The matter comes to a head when they are hired to smuggle a cargo that Randall just cannot in any way justify to himself. And even MGB 1087 seems to feel the same way. The ship is increasingly plagued by engine trouble and responds very sluggishly to her helm. Oddly enough this only seems to happen when contraband of a very dubious nature is aboard her. As soon as the goods are taken ashore she’s her old self again, as reliable and responsive as ever. But how long can this go on? How long can Bill Randall continue to justify to himself the increasingly immoral activities he is involved in? And how long will MGB 1087 continue to ply this unsavoury trade?
The central idea is perhaps rather far-fetched, although it should be noted that it’s never entirely certain that the ship itself is responsible for the troubles that seem to be plaguing her crew. That is certainly implied but it is possible to conclude that what is really happening is that her crew, especially Randall and Birdie, are starting to become careless and unskillful as they become more and more disillusioned and ashamed.
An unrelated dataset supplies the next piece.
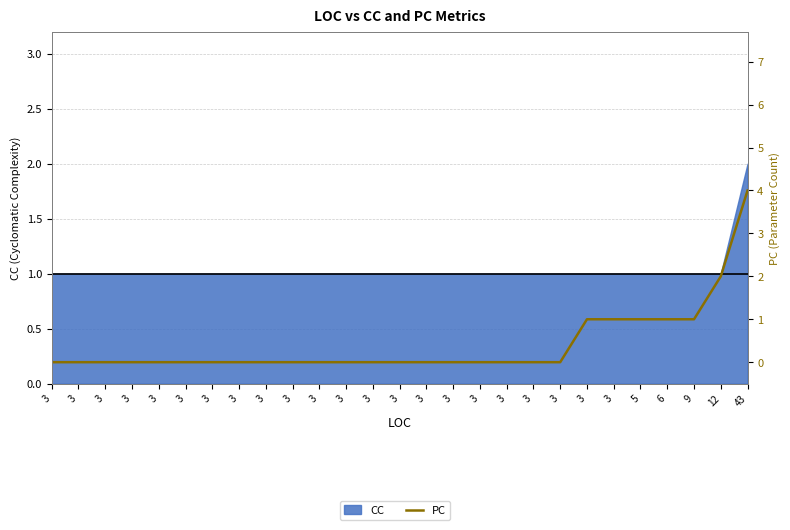

Count the values in the range 0 to 1.

25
In any case the story can be regarded as a sort of seafaring fable rather than a rigorously realistic story. It’s perhaps significant that Nicholas Monsarrat was fascinated by maritime legends such as that of the Flying Dutchman.
Director (and co-writer) Basil Dearden had a long and distinguished career and this movie is another example of his considerable skill. There are some exciting sea sequences, the pacing is taut and Dearden and veteran cinematographer Gordon Dines are able to capture a rather film noirish atmosphere of seediness, moral corruption and tension with shadowy shots mirroring the increasingly shadowy world that Bill Randall is being drawn into. The first half of the film takes place almost exclusively in daylight while the second half is dominated by night scenes and by shadows and fog. It’s all done quite subtly and very effectively, which was always Dearden’s signature.
This was George Baker’s first major film role and he handles it very confidently. Richard Attenborough was always at his best playing characters with some kind of psychological weakness or failing and he’s in fine form in this movie. Roland Culver is just right for the morass of moral squalor that is Major Fordyce’s personality. Bernard Lee is as solid as ever as a suspicious Customs officer.
The relationship between Randall and Hoskins is a crucial aspect of this movie, with Randall being confidently in command at the beginning but falling more and more into a subordinate position. Randall is basically a decent sort of chap who makes one small false step and finds that he is now on a slippery slide into despair and corruption from which it will be difficult if not impossible to escape.
Optimum’s Region 2 DVD is bereft of extras but looks superb.
The Ship That Died of Shame is not what you would normally expect from Ealing Studios but it’s an original and intriguing story turned into an entertaining and exceptionally well-crafted movie. Highly recommended.